What's in the Activity Store:
- Reusable Activity Templates: Pre-configured activities (for example, "Build and Package," "Deploy to Production," "Security Scan")
- Inputs and Outputs: Encapsulated pipeline configurations with input and output mappings
- Standard and Custom Activities: Both platform-provided and organization-specific activities
Benefits:
- Consistency: Standardized activity implementations ensure consistent behavior across releases
- Efficiency: Faster process creation by reusing pre-built activities
- Governance: Centralized control over approved activities and integrations
- Collaboration: Share activities across teams and projects
Learn more in the Activity Store documentation.
Activity Lifecycle
Activities progress through several states during execution:
- Pending: Activity is scheduled but not yet started; waiting for dependencies to complete
- Running: Activity is currently executing (pipeline running or awaiting user input)
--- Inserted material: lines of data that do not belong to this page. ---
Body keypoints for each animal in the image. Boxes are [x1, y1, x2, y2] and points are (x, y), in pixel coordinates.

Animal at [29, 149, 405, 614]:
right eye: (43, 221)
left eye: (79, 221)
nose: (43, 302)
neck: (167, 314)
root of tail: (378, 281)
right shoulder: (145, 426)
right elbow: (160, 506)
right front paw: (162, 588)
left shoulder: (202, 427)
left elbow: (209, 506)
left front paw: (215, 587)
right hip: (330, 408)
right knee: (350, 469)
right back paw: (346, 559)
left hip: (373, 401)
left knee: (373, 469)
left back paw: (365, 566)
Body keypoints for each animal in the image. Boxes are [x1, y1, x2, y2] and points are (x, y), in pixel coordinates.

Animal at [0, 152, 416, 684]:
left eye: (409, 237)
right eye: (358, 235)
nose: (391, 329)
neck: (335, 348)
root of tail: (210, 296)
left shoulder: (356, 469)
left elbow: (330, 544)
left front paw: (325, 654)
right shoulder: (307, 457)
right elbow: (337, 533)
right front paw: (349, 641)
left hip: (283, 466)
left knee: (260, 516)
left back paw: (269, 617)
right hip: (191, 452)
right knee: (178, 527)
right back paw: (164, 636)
- Succeeded: Activity completed successfully
- Failed: Activity encountered an error; remediation may be required
- On Hold: Activity is paused; waiting for manual input, approval, or external condition
- Skipped: Activity was intentionally bypassed due to conditions or configuration
- Ignored: Activity failed but was marked as ignorable; process continues despite the failure
Activity Dependencies and Execution Order
Activities can depend on other activities within the same phase, controlling execution order:
Sequential Execution: Activity B depends on Activity A; B starts only after A completes successfully.
phase:
activities:
- activity:
id: build_artifact
name: Build Artifact
depends-on: []
- activity:
id: security_scan
name: Security Scan
depends-on:
- build_artifact
Parallel Execution: Activities with no dependencies run concurrently to reduce overall execution time.
phase:
activities:
- activity:
id: unit_tests
name: Unit Tests
depends-on: []
- activity:
id: integration_tests
name: Integration Tests
depends-on: []
Conditional Execution: Activities can be conditionally executed based on expressions, variables, or previous activity outcomes.
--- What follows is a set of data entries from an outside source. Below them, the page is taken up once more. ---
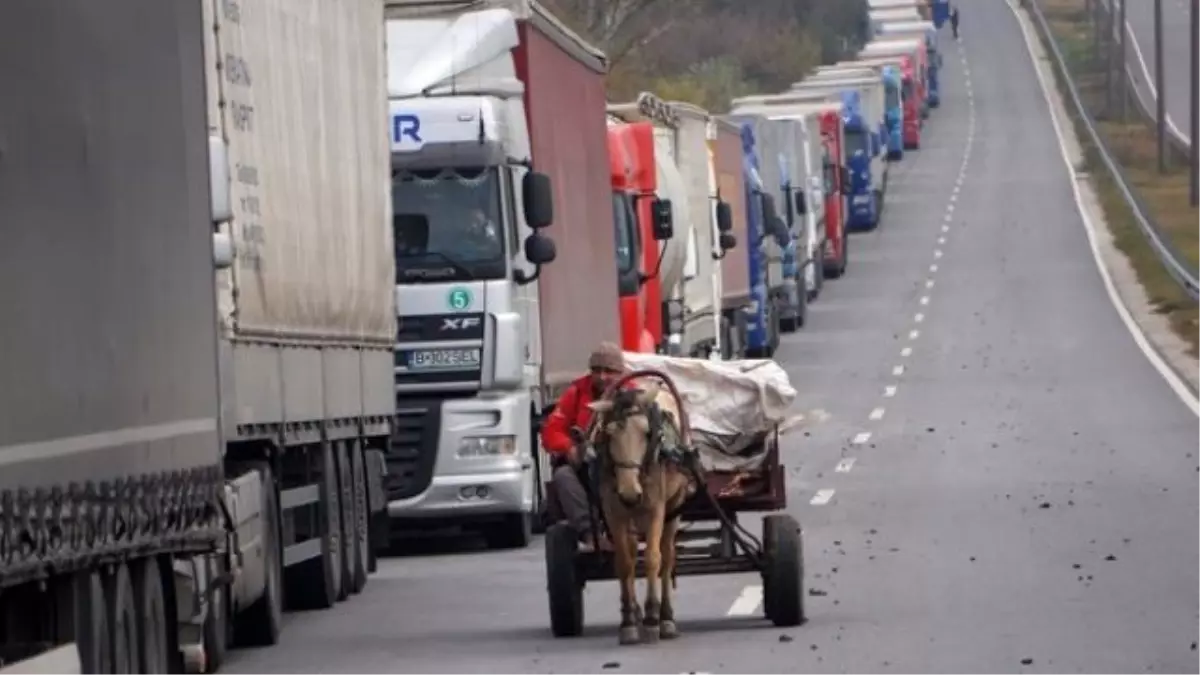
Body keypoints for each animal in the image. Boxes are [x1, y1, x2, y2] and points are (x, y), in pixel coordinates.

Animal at [583, 374, 696, 643]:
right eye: (609, 434)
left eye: (646, 433)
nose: (630, 493)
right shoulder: (614, 511)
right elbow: (624, 563)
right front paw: (628, 621)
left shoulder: (656, 508)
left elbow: (654, 559)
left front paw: (653, 617)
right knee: (634, 553)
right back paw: (636, 611)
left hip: (674, 505)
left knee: (667, 556)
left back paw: (665, 617)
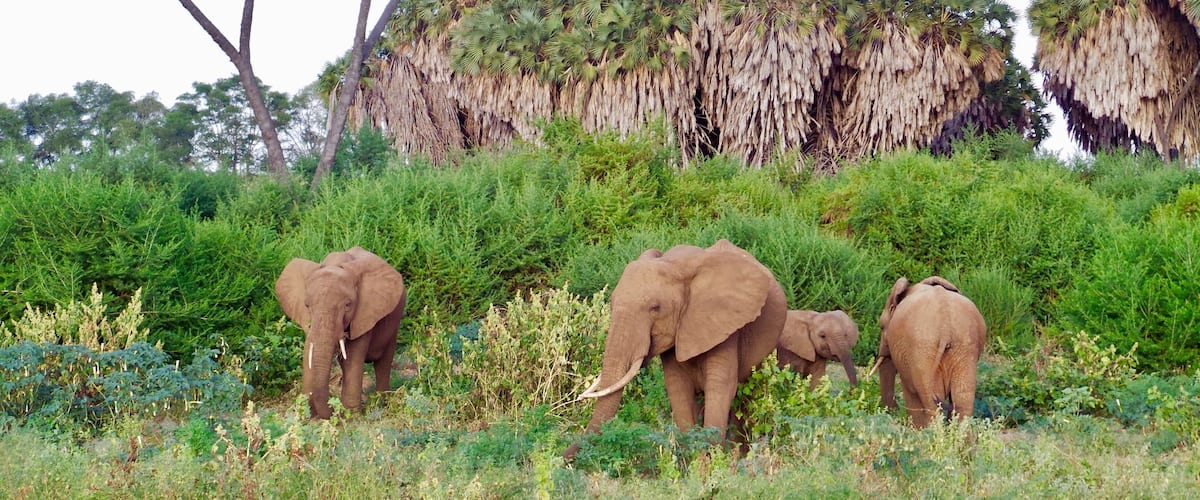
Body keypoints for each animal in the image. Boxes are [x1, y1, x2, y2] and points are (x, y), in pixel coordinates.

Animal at [275, 246, 406, 419]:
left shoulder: (364, 314)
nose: (332, 409)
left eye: (348, 305)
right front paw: (307, 414)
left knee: (383, 361)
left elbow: (352, 357)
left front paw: (351, 415)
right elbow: (309, 352)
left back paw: (381, 404)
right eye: (307, 305)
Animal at [564, 239, 787, 459]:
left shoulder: (727, 327)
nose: (562, 458)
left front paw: (712, 461)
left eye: (655, 308)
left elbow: (720, 387)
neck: (677, 266)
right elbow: (678, 388)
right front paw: (694, 461)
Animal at [876, 276, 986, 428]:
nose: (894, 411)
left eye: (881, 327)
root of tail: (945, 328)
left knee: (930, 397)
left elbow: (910, 390)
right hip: (964, 347)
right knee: (962, 397)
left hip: (923, 349)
Learn more in the Activity Dependencies documentation.
Real-World Activity Examples
Example 1: Standard Release Process Activities
Planning Phase
- Manual Activity: "Gather Release Requirements"
- Manual Activity: "Finalize Release Plan"
Build Phase
- Manual Activity: "Branch Cut"
- Pipeline Activity: "Run CI Pipeline" (depends on Branch Cut)
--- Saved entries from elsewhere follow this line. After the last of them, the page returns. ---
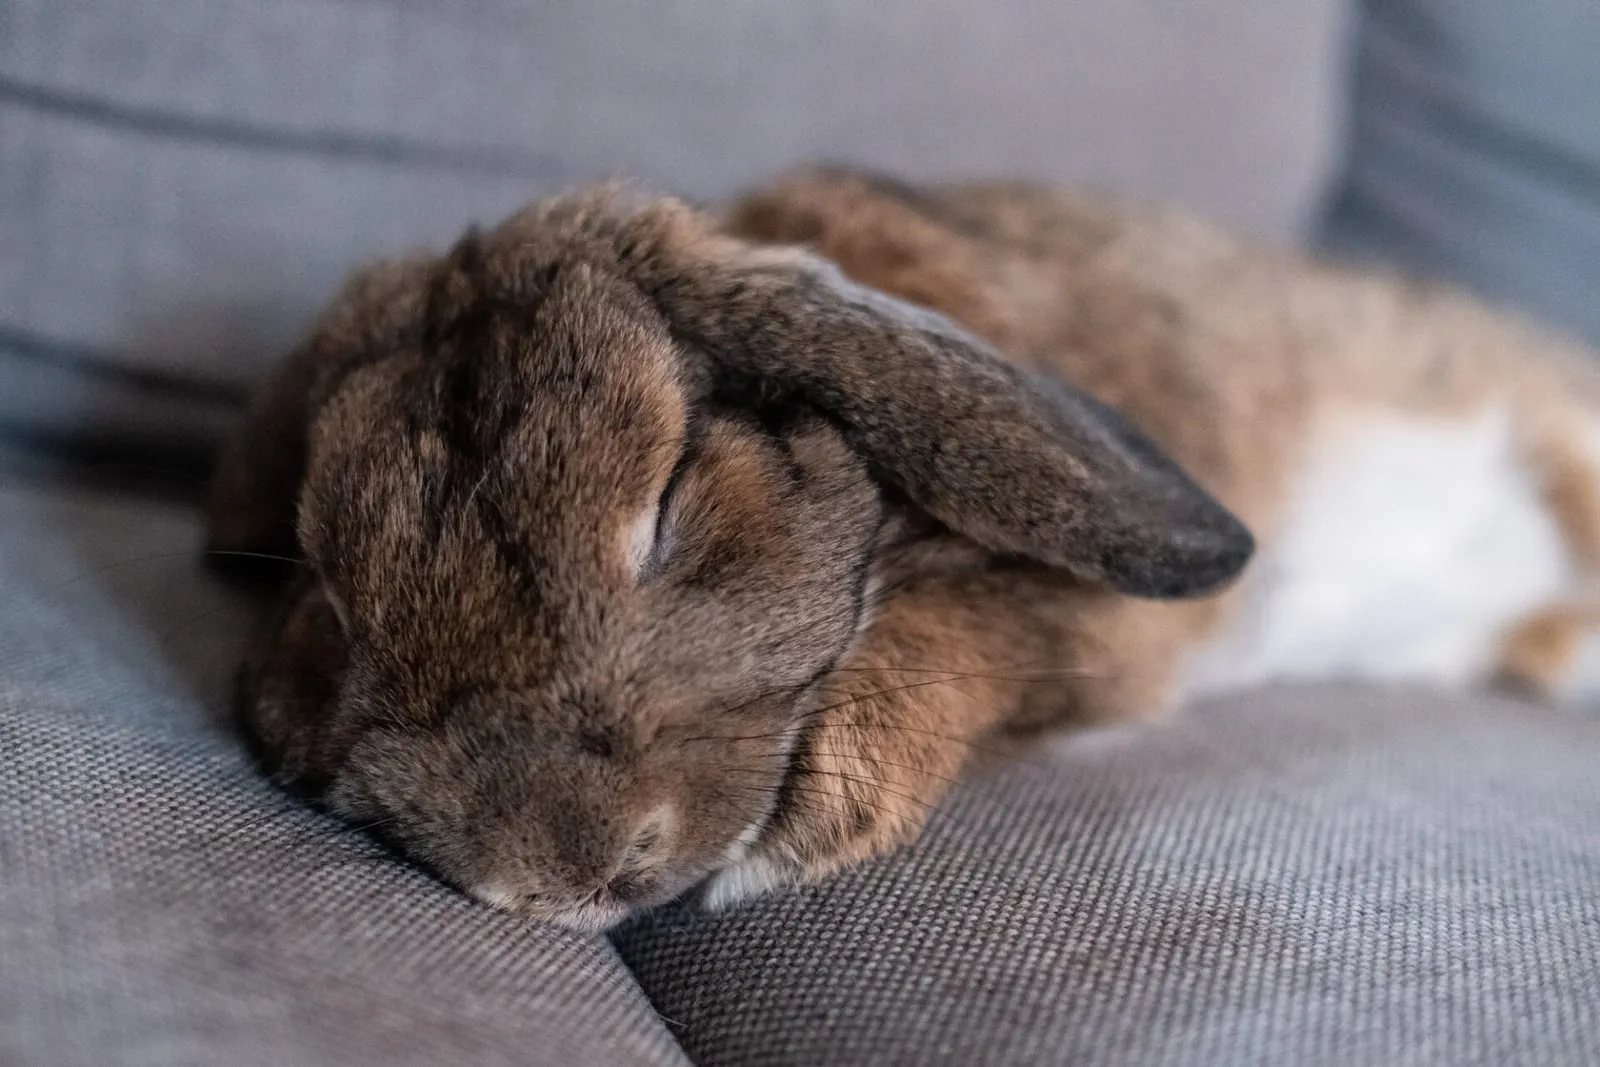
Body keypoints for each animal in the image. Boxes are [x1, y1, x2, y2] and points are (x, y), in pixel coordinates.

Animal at [206, 165, 1600, 932]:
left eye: (668, 496)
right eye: (328, 597)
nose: (555, 870)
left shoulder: (1105, 619)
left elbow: (977, 632)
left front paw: (803, 829)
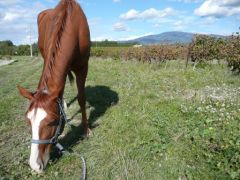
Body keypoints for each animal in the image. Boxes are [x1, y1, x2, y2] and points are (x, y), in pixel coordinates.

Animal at [16, 0, 90, 172]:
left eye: (51, 122)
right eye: (28, 121)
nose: (35, 165)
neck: (72, 25)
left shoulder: (83, 67)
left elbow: (82, 98)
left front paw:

- Pipeline Activity: "Generate Artifacts" (depends on Run CI Pipeline)
Testing Phase
- Pipeline Activity: "Deploy to QA Environment"
- Pipeline Activity: "Run Automated Tests" (depends on Deploy to QA)
- Manual Activity: "QA Sign-off" (depends on Run Automated Tests)
Deployment Phase
- Pipeline Activity: "Deploy to Staging"
- Manual Activity: "Approval for Production" (depends on Deploy to Staging)
- Pipeline Activity: "Deploy to Production" (depends on Approval for Production)
Post-Deployment Phase
- Pipeline Activity: "Run Smoke Tests"
- Manual Activity: "Postmortem and Documentation"
Example 2: Hotfix Release Process Activities
Hotfix Phase
- Manual Activity: "Identify Critical Issue"
- Manual Activity: "Emergency Approval"
- Subprocess Activity: "Hotfix Development and Testing" (iterative subprocess)
- Pipeline Activity: "Deploy Hotfix to Production"
- Pipeline Activity: "Validate Hotfix"
This example demonstrates how subprocess activities enable iterative workflows for scenarios requiring multiple cycles of development and validation.